Kreuzbrav mit Tiefgang

Das literarische Schreiben an sich ist eine kreuzbrave Angelegenheit. Sollte man jedenfalls meinen. Auch sind die meisten Lesungen ja durchaus harmlose Veranstaltungen – man kann schon froh sein, wenn sich alle Jubeljahre mal ein Gast ordentlich echauffiert, der Dichter ausrastet und der Veranstalter alle rausschmeißt.

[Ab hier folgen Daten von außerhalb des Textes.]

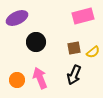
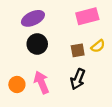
purple ellipse: (17, 18) -> (33, 18), moved
yellow semicircle: (93, 52) -> (98, 46), moved

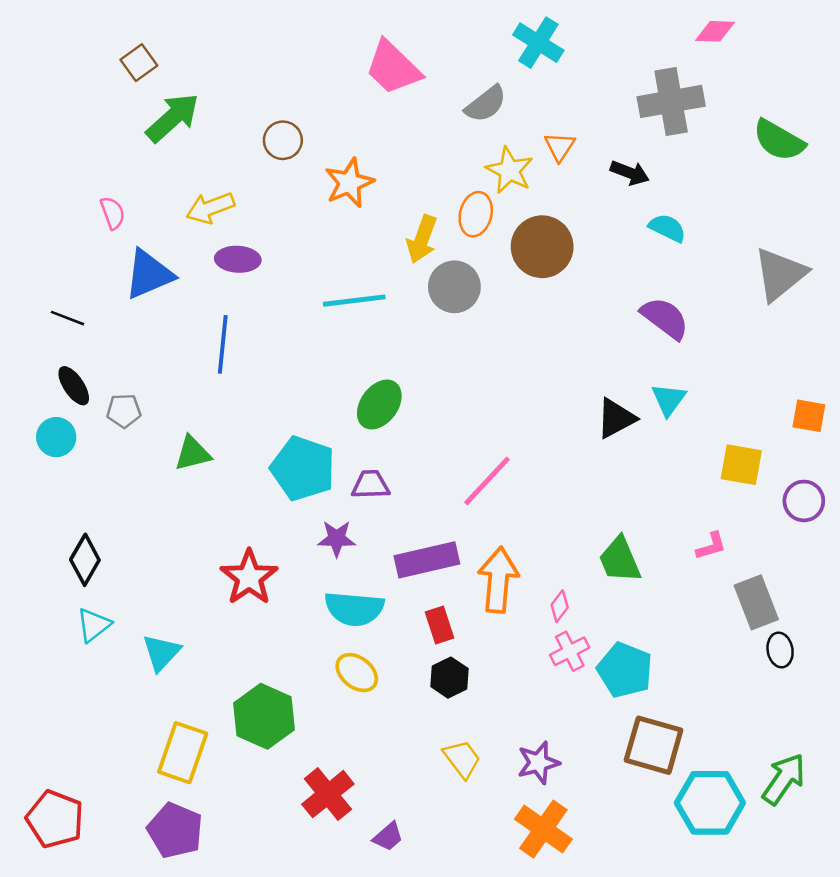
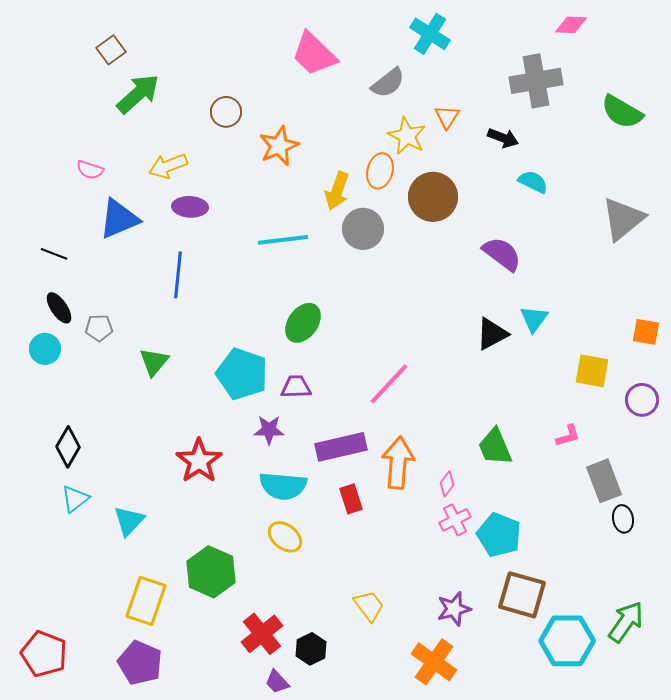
pink semicircle: (113, 213) -> (90, 170), turned 128
purple semicircle: (665, 318) -> (502, 254), moved
green triangle: (193, 453) -> (154, 362), turned -36
black hexagon: (449, 678) -> (311, 649), moved
purple star: (538, 763) -> (454, 609), moved
purple trapezoid: (388, 837) -> (277, 682), moved, turned 88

Das passiert sehr selten, erstens weil der geneigte Zuhörer oder die geneigte Zuhörerin meist glaubt, es handele sich beim Schreiben um eben das, was man selbst ja auch kann, so daß der Künstler als nicht gar so fremdes Wesen wahrgenommen wird; zweitens ist die Literatur die einzige Kunst, bei der der Rezipient mittels der eigenen Vorstellungskraft einen recht großen Teil zum Gelingen beitragen muß, sich also auch mitverantwortlich fühlt – und wer rast schon gerne gegen sich selbst! Drittens wäre noch anzumerken, daß stille Wasser oft tief sind, so daß auch diese wenig aufsehenerregende Kunst ordentlich Tiefgang haben kann, bis hinein in alles, was überhaupt denkbar ist. Und das ist dann gar nicht mehr brav.